Week 4 – Arts Organization Education Programs
The Dana Foundation report presents information on a symposium about artistic residencies, the role of performing arts centers in supporting these residencies, and how to support professional development among school teachers and administrators related to arts learning. The report also presents case studies of performing arts centers arts learning programs. The RAND report summarizes the evolution of six large-scale initiatives to improve access and quality to arts education in six large urban areas: Alameda County, Los Angeles County, Chicago, New York, Boston, and Dallas.
First to the questions about what arts administrators should keep in mind with regard to residencies, I think having an outside organization such as a performing arts center can really strengthen efforts. The message for me is that arts administrators need to facilitate clear communication so teacher, artist, teaching artist, funding agency, district office, and other participants in the residency process are all on the same page. I think linking the residencies to a larger story is important so it doesn’t seem like “one off” experience that is a luxury for the kids. The residencies need to have a larger purpose and be a part of a larger initiative, either related to arts education or community/youth development.
I have to say that the Dana Foundation report about the standards for arts residencies in schools seemed incredibly optimistic. I wrote in my notes, “Who has time to do all of this?” The teacher doesn’t, the school administrator doesn’t, the teaching artist is likely working four jobs to get by, and there isn’t really any accountability built into the experience. The case studies were informative and convinced me that having a school attached to a performing arts center is a good thing. For visual arts, then, there should be a similar connection to a museum and for music education, there could be a connection to a concert hall.
I like this model of partnership more than schools hiring art teachers for stand alone classes within the school. I like this better because it creates advocates in the community for arts education, it gets young people comfortable with these community institutions, and provides a more diversified funding base for community-based arts organizations. They can contract with the school district to complement their other programming. Community-based organizations, however, must be compensated for this work.
It was helpful to think about this idea relative to the RAND report in which, out-of-school time providers felt marginalized by the coordinated efforts in these different urban areas that were often focused on what was happening in schools. The case studies in this report was fascinating because of the different strategies at work. I checked up on some of these initiatives on the Internet. Los Angeles now has 54 of 81 districts participating in its program. Chicago now has an arts education plan, but this only came about as a result of the larger cultural plan initiated by Rahm Emanneul when he became mayor in 2012. It looks like Chicago had to start over in terms of their arts education effort.

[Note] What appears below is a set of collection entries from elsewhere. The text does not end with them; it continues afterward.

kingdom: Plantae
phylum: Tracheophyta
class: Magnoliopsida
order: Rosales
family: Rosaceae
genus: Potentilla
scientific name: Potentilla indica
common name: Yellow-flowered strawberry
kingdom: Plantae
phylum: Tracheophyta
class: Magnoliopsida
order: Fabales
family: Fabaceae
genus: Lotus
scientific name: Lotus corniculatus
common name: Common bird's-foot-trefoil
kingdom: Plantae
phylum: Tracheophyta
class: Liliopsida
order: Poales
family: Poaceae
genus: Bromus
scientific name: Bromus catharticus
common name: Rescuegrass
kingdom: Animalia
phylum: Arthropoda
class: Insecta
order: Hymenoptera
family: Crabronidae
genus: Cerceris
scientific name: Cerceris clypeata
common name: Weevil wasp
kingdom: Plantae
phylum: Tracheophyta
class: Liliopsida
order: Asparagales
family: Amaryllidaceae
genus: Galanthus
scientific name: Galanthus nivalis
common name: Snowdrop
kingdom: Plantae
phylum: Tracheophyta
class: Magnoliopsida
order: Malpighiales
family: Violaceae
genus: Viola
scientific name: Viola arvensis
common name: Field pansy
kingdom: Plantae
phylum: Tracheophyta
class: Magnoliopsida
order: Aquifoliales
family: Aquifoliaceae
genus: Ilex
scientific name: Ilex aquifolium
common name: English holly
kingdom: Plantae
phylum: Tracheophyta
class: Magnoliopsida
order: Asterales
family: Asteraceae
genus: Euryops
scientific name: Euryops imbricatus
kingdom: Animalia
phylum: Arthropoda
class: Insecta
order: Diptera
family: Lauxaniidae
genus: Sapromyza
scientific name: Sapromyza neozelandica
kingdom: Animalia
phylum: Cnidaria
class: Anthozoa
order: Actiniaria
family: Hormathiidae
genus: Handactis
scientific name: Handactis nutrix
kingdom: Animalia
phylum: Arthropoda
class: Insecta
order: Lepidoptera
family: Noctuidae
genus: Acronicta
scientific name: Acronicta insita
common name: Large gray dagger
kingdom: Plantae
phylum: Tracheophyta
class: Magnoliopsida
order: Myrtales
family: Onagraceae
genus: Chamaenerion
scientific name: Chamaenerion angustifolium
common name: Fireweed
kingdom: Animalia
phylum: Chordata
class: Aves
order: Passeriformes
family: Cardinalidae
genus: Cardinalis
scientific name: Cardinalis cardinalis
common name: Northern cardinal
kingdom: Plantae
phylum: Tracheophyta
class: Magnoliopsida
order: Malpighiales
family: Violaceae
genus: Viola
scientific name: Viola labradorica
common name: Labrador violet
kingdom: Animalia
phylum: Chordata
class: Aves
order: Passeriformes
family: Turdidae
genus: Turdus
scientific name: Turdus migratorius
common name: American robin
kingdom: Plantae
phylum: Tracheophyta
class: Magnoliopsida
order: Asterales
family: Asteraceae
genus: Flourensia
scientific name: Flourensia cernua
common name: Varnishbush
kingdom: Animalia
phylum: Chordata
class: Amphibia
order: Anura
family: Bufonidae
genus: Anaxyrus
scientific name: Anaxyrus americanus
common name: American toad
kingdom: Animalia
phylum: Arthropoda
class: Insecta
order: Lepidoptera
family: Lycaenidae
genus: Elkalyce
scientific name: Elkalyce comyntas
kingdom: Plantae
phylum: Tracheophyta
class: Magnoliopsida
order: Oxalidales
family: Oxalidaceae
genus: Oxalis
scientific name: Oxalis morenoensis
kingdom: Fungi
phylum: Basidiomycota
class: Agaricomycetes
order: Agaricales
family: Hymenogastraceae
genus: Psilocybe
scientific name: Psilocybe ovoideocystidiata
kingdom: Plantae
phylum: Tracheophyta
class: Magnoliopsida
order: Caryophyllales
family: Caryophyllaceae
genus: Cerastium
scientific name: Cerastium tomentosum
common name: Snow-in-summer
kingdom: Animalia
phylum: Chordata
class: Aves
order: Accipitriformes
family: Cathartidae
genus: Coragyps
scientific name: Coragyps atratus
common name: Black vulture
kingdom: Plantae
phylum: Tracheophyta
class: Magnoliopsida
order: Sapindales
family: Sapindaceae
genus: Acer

The RAND report suggests to me that arts learning will only be secure in these public schools when enough parents (and their children) demand it from the state. Cutting arts education has to be the equivalent of cutting off one’s nose. How does that happen? The entire community, parents especially, has to value art. It has to be essential. Making art is often essential to an individual’s identity. Can it be the same way for a community? Only if the artistic process and the product have a clear connection to the identity of the community. This is a roundabout way of saying that there is an argument for community-based art to be at the foundation of education. Art education programs should be connected to community life, history, and the environment in their process and content. This can make the arts essential to the community’s identity and help innovate art forms that are indigenous to that particular place.